**Work required:** Any picture in the entries is to be skipped, while everything else is transcribed word for word.

**Material supplied:**
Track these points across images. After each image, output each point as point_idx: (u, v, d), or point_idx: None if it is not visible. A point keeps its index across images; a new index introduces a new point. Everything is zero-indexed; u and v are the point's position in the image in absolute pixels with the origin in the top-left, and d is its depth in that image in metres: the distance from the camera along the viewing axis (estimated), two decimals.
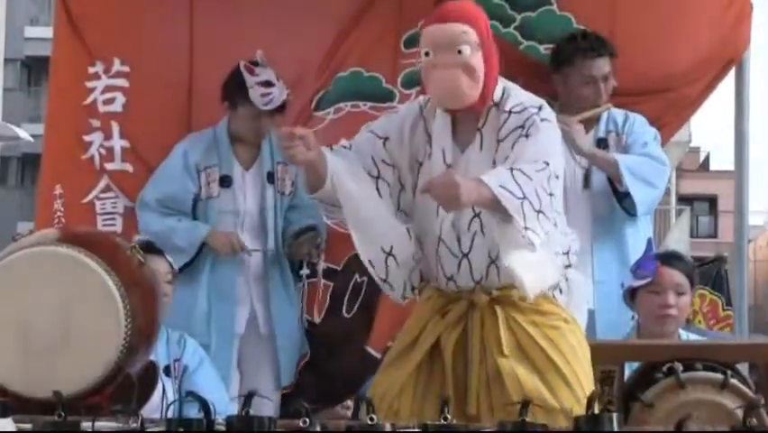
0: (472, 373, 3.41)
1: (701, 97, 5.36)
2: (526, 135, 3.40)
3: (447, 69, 3.39)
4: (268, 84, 4.86)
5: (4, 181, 24.06)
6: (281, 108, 4.89)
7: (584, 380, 3.43)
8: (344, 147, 3.53)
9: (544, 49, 5.20)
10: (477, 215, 3.41)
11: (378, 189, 3.48)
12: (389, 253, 3.44)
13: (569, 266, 3.53)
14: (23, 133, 16.56)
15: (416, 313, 3.59)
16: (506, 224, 3.27)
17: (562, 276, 3.52)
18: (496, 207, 3.26)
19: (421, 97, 3.65)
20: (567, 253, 3.51)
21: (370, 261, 3.45)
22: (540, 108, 3.46)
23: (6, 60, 22.85)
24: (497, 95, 3.49)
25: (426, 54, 3.42)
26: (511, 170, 3.29)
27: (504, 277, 3.42)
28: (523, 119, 3.42)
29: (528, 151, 3.37)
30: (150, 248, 4.12)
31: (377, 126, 3.58)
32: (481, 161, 3.43)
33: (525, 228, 3.25)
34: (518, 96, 3.50)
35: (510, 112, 3.44)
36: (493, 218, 3.32)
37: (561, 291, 3.53)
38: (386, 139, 3.52)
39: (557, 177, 3.40)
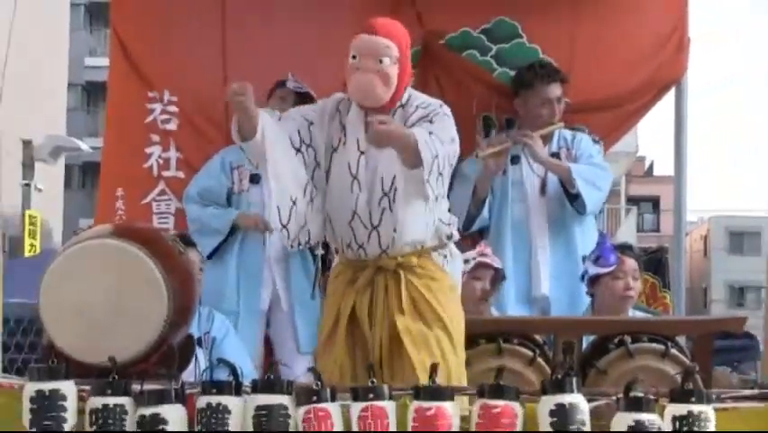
0: (375, 328, 3.42)
1: (642, 112, 5.45)
2: (431, 121, 3.42)
3: (367, 73, 3.39)
4: (303, 89, 4.86)
5: (69, 185, 24.02)
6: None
7: (456, 328, 3.46)
8: (277, 115, 3.52)
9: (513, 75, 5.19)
10: (386, 194, 3.42)
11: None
12: (294, 203, 3.44)
13: (451, 237, 3.54)
14: (84, 146, 16.62)
15: (330, 291, 3.58)
16: (413, 173, 3.30)
17: (447, 248, 3.53)
18: (413, 154, 3.27)
19: (338, 94, 3.60)
20: (450, 225, 3.54)
21: (278, 207, 3.45)
22: (441, 105, 3.51)
23: (69, 85, 22.84)
24: (404, 98, 3.50)
25: (353, 57, 3.40)
26: (430, 133, 3.33)
27: (405, 246, 3.44)
28: (428, 111, 3.46)
29: (433, 127, 3.39)
30: (185, 241, 4.10)
31: (305, 111, 3.57)
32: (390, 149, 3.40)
33: (427, 181, 3.29)
34: (423, 97, 3.55)
35: (418, 107, 3.48)
36: (402, 166, 3.34)
37: (447, 261, 3.54)
38: (311, 123, 3.50)
39: (451, 164, 3.43)
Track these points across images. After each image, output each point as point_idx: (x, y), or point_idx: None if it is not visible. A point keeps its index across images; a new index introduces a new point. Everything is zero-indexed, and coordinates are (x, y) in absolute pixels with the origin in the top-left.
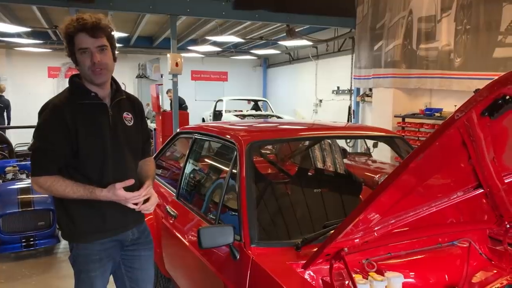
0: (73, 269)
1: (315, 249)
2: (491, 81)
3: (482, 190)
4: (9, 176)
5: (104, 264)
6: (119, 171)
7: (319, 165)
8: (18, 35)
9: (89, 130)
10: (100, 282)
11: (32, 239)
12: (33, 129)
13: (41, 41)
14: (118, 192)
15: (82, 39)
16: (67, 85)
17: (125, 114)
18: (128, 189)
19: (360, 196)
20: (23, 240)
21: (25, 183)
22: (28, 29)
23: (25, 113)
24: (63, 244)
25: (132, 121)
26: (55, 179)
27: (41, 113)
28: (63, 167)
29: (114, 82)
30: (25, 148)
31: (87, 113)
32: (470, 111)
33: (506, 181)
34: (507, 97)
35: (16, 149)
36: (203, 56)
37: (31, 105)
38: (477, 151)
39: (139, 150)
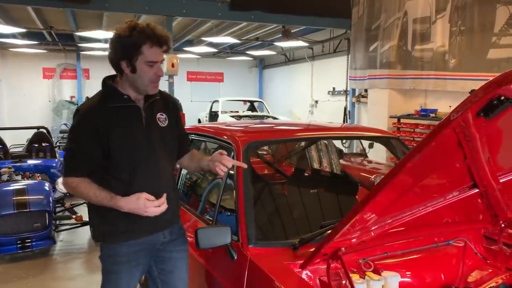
0: (102, 269)
1: (312, 249)
2: (486, 82)
3: (478, 190)
4: (4, 177)
5: (131, 267)
6: (152, 173)
7: (316, 165)
8: (13, 35)
9: (121, 133)
10: (125, 286)
11: (28, 240)
12: (28, 130)
13: (36, 42)
14: (142, 198)
15: (156, 52)
16: (62, 86)
17: (159, 115)
18: (160, 192)
19: (356, 196)
20: (19, 242)
21: (21, 184)
22: (23, 30)
23: (20, 114)
24: (59, 245)
25: (167, 121)
26: (81, 180)
27: (74, 116)
28: (95, 169)
29: None
30: (20, 149)
31: (120, 117)
32: (466, 111)
33: (501, 180)
34: (502, 97)
35: (11, 150)
36: (199, 57)
37: (26, 106)
38: (472, 151)
39: (174, 150)
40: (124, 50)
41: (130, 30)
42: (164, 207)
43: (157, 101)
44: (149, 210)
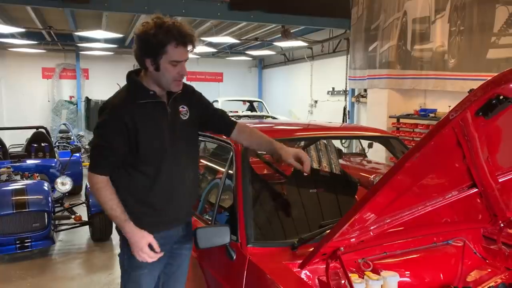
0: (121, 268)
1: (311, 249)
2: (485, 81)
3: (477, 190)
4: (3, 177)
5: (153, 261)
6: (176, 167)
7: (315, 165)
8: (12, 35)
9: (149, 129)
10: (147, 281)
11: (27, 240)
12: (27, 130)
13: (35, 42)
14: (145, 239)
15: (180, 52)
16: (61, 86)
17: (180, 108)
18: (182, 185)
19: (356, 196)
20: (18, 242)
21: (20, 184)
22: (22, 30)
23: (20, 114)
24: (58, 245)
25: (188, 113)
26: (105, 185)
27: (101, 112)
28: (120, 165)
29: None
30: (20, 149)
31: (147, 113)
32: (465, 111)
33: (500, 180)
34: (501, 97)
35: (10, 150)
36: (198, 57)
37: (26, 106)
38: (471, 150)
39: (195, 141)
40: (149, 49)
41: (156, 28)
42: (154, 260)
43: (178, 94)
44: (142, 255)
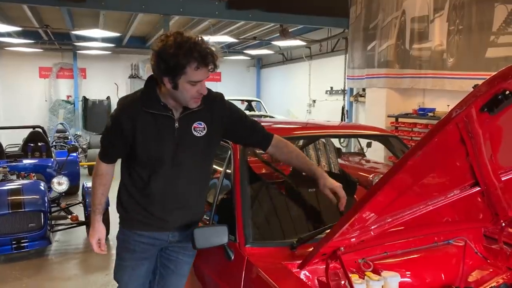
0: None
1: (310, 249)
2: (491, 75)
3: (479, 188)
4: None
5: (135, 258)
6: (172, 180)
7: None
8: (9, 34)
9: (147, 139)
10: (127, 274)
11: (23, 241)
12: (24, 130)
13: (32, 41)
14: (97, 236)
15: (201, 73)
16: (59, 85)
17: (195, 124)
18: (178, 197)
19: (355, 196)
20: (14, 242)
21: (16, 184)
22: (19, 29)
23: (16, 113)
24: (55, 245)
25: (205, 130)
26: (101, 173)
27: (117, 104)
28: (125, 160)
29: None
30: (16, 149)
31: (151, 123)
32: (470, 106)
33: (502, 179)
34: (507, 92)
35: (7, 150)
36: None
37: (23, 105)
38: (475, 148)
39: (207, 158)
40: (168, 68)
41: (175, 47)
42: (97, 252)
43: (197, 109)
44: (92, 246)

**Answer space:**
Track these points across images. After each image, output each point as point_idx: (u, v, d), or point_idx: None if it is not visible. A point keeps its index across images; a new index introduces a new point. Everything is zero-indexed; u and v are the point's position in the image in absolute pixels with the origin in the top-left, and d is its depth in that image in metres: the distance from the camera along the viewing axis (estimated), two decimals.
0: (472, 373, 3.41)
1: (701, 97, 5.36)
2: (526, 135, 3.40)
3: (447, 69, 3.39)
4: (268, 84, 4.86)
5: (4, 181, 24.06)
6: (281, 108, 4.89)
7: (584, 380, 3.43)
8: (344, 147, 3.53)
9: (544, 49, 5.20)
10: (477, 215, 3.41)
11: (378, 189, 3.48)
12: (389, 253, 3.44)
13: (569, 266, 3.53)
14: (23, 133, 16.56)
15: (416, 313, 3.59)
16: (506, 224, 3.27)
17: (562, 276, 3.52)
18: (496, 207, 3.26)
19: (421, 97, 3.65)
20: (567, 253, 3.51)
21: (370, 261, 3.45)
22: (540, 108, 3.46)
23: (6, 60, 22.85)
24: (497, 95, 3.49)
25: (426, 54, 3.42)
26: (511, 170, 3.29)
27: (504, 277, 3.42)
28: (523, 119, 3.42)
29: (528, 151, 3.37)
30: (150, 248, 4.12)
31: (377, 126, 3.58)
32: (481, 161, 3.43)
33: (525, 228, 3.25)
34: (518, 96, 3.50)
35: (510, 112, 3.44)
36: (493, 218, 3.32)
37: (561, 291, 3.53)
38: (386, 139, 3.52)
39: (557, 177, 3.40)
0: (375, 328, 3.42)
1: (642, 112, 5.45)
2: (431, 121, 3.42)
3: (367, 73, 3.39)
4: (303, 89, 4.86)
5: (69, 185, 24.02)
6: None
7: (456, 328, 3.46)
8: (277, 115, 3.52)
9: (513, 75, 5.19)
10: (386, 194, 3.42)
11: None
12: (294, 203, 3.44)
13: (451, 237, 3.54)
14: (84, 146, 16.62)
15: (330, 291, 3.58)
16: (413, 173, 3.30)
17: (447, 248, 3.53)
18: (413, 154, 3.27)
19: (338, 94, 3.60)
20: (450, 225, 3.54)
21: (278, 207, 3.45)
22: (441, 105, 3.51)
23: (69, 85, 22.84)
24: (404, 98, 3.50)
25: (353, 57, 3.40)
26: (430, 133, 3.33)
27: (405, 246, 3.44)
28: (428, 111, 3.46)
29: (433, 127, 3.39)
30: (185, 241, 4.10)
31: (305, 111, 3.57)
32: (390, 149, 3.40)
33: (427, 181, 3.29)
34: (423, 97, 3.55)
35: (418, 107, 3.48)
36: (402, 166, 3.34)
37: (447, 261, 3.54)
38: (311, 123, 3.50)
39: (451, 164, 3.43)
Track these points across images. After each image, output each point as point_idx: (x, y), or point_idx: None if it is not visible. A point keeps its index across images; a new index introduces a new point. Everything is zero-indexed, and coordinates are (x, y) in absolute pixels with the origin in the top-left.
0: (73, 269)
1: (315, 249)
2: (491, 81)
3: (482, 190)
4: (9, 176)
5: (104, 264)
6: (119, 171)
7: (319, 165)
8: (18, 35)
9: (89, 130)
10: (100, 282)
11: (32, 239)
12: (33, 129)
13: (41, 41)
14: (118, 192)
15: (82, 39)
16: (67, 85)
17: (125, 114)
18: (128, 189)
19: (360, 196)
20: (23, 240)
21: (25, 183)
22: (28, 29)
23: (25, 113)
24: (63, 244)
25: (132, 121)
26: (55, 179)
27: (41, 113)
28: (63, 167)
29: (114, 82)
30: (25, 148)
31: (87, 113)
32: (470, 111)
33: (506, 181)
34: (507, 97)
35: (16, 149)
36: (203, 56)
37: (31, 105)
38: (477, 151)
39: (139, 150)
0: (102, 269)
1: (312, 249)
2: (486, 82)
3: (478, 190)
4: (4, 177)
5: (131, 267)
6: (152, 173)
7: (316, 165)
8: (13, 35)
9: (121, 133)
10: (125, 286)
11: (28, 240)
12: (28, 130)
13: (36, 42)
14: (142, 198)
15: (156, 52)
16: (62, 86)
17: (159, 115)
18: (160, 192)
19: (356, 196)
20: (19, 242)
21: (21, 184)
22: (23, 30)
23: (20, 114)
24: (59, 245)
25: (167, 121)
26: (81, 180)
27: (74, 116)
28: (95, 169)
29: None
30: (20, 149)
31: (120, 117)
32: (466, 111)
33: (501, 180)
34: (502, 97)
35: (11, 150)
36: (199, 57)
37: (26, 106)
38: (472, 151)
39: (174, 150)
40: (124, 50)
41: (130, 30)
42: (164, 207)
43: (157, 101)
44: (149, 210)
0: (121, 268)
1: (311, 249)
2: (485, 81)
3: (477, 190)
4: (3, 177)
5: (153, 261)
6: (176, 167)
7: (315, 165)
8: (12, 35)
9: (149, 129)
10: (147, 281)
11: (27, 240)
12: (27, 130)
13: (35, 42)
14: (145, 239)
15: (180, 52)
16: (61, 86)
17: (180, 108)
18: (182, 185)
19: (356, 196)
20: (18, 242)
21: (20, 184)
22: (22, 30)
23: (20, 114)
24: (58, 245)
25: (188, 113)
26: (105, 185)
27: (101, 112)
28: (120, 165)
29: None
30: (20, 149)
31: (147, 113)
32: (465, 111)
33: (500, 180)
34: (501, 97)
35: (10, 150)
36: (198, 57)
37: (26, 106)
38: (471, 150)
39: (195, 141)
40: (149, 49)
41: (156, 28)
42: (154, 260)
43: (178, 94)
44: (142, 255)
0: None
1: (310, 249)
2: (491, 75)
3: (479, 188)
4: None
5: (135, 258)
6: (172, 180)
7: None
8: (9, 34)
9: (147, 139)
10: (127, 274)
11: (23, 241)
12: (24, 130)
13: (32, 41)
14: (97, 236)
15: (201, 73)
16: (59, 85)
17: (195, 124)
18: (178, 197)
19: (355, 196)
20: (14, 242)
21: (16, 184)
22: (19, 29)
23: (16, 113)
24: (55, 245)
25: (205, 130)
26: (101, 173)
27: (117, 104)
28: (125, 160)
29: None
30: (16, 149)
31: (151, 123)
32: (470, 106)
33: (502, 179)
34: (507, 92)
35: (7, 150)
36: None
37: (23, 105)
38: (475, 148)
39: (207, 158)
40: (168, 68)
41: (175, 47)
42: (97, 252)
43: (197, 109)
44: (92, 246)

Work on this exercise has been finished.